For runners, gmap-pedometer.com isn’t actually a phone app, per se, but a website, worth mentioning. Want to map out a training run of, say, five miles from your front door, or your hotel in an unfamiliar city? Zoom into the world map and find the location and see all the streets in the surrounding neighborhood. Place pins at the start and end points, find the exact route, distance and even calorie count for a given run.

Marcia Noyes, of Golden, Colo., swears by the RunKeeper app as she trains for marathons. RunKeeper uses the GPS feature built into the phone enabling a runner to track how far they’ve gone, how long it took, pacing, even heart rate monitoring, synchronize it to a website history and even share data with the runner’s community via Facebook and Twitter. Important to Noyes, the app also provides the data audibly through ear buds.

“I’ve found RunKeeper to be a Baby Boomers God-send! In my last marathon, I realized that I could no longer see my split times with my deteriorating near vision. When I found out about RunKeeper, I discovered that the technology was there for me to get everything right in my ear with regard to pace, mileage, times, etc.,” she said.

Noyes said she also often uses the LoseIt app as well, when she is focusing on weight loss, because “I love knowing how much I’m putting into my body and how much I’m exerting.”

Another popular app is MyFitnessPal, mentioned above, which claims to be “the easiest to use food diary on the web” with over 1 million food items listed in the database, including name brand groceries and restaurant items. Users can even upload their own recipes for calculating calories, tracking carbohydrates, fats, proteins, fiber, etc., and find support for popular diet plans, like Atkins, South Beach and Zone. It also contains over 350 exercises (both cardiovascular and strength training) and social media connections for finding and giving support to others in healthy living.

“I really am enjoying it because it is accessible, easy to use, has a variety of features that allow you to monitor your progress,” said Gayle Harris, director of the Durham County (N.C.) Public Health Department.

§ **Instructions**
a - Summarize the passage on fitness apps in two sentences.
b - Carry on the passage on fitness apps, starting after its final sentence.
The data that follows does not need to be consulted.

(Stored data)
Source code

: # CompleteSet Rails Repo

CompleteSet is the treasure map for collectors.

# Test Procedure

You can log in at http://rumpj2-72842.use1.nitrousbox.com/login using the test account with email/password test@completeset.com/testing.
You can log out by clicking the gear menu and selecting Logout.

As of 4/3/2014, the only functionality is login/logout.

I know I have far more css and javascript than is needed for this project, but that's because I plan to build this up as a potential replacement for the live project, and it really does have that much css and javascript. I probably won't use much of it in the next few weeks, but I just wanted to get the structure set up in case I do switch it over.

§ **Answers by item**
a - The passage describes gmap-pedometer.com, a website that lets runners map a route and find its distance and calorie count, and RunKeeper, a GPS-based app that Marcia Noyes of Golden, Colo., uses in marathon training because it delivers pace, mileage and times audibly through ear buds. It also notes her use of LoseIt for weight loss and describes MyFitnessPal, a food diary with over 1 million food items, over 350 exercises and social media connections, which Gayle Harris, director of the Durham County (N.C.) Public Health Department, calls accessible and easy to use.

b -
Apps for Credible Health Information

Besides tracking calories or miles run, sometimes what you need most is health information from a trusted source to answer questions, research conditions and help you determine next steps in your care when not in an emergency. Government health agencies, academic institutions and other private health enterprises in recent years have greatly enhanced all manner of their web-accessible health information and social media efforts. Here are a few things you can now do, or recommend to patients that they do, through a phone or tablet:

  • Quit smoking with the help of the Smokefree QuitGuide app from the National Cancer Institute.
  • Find information on seasonal flu, H1N1 flu, public health emergencies and more from the Centers for Disease Control and Prevention through its mobile website at m.cdc.gov.
  • Manage Type 2 diabetes with the help of DiabetesManager, an FDA-approved app from WellDoc that was recently shown in a randomized controlled trial as effective in lowering patients’ A1C blood glucose levels. Results are published in the September issue of the American Diabetes Association’s journal Diabetes Care.
  • Check symptoms, identify pills, search drugs, treatments and a host of health conditions at the free mobile version of WebMD.

In July, the FDA proposed guidelines for mobile health applications, and accepted public comments until October 19. One thing is certain, this whole area of using technology, particularly in terms of mobile phone applications, to manage health and fitness is only likely to grow. With increasing emphasis on prevention and self-management of chronic conditions in an atmosphere of cost containment, phone apps are no longer just for calculating how old you are in monkey years – though there really is an app for that.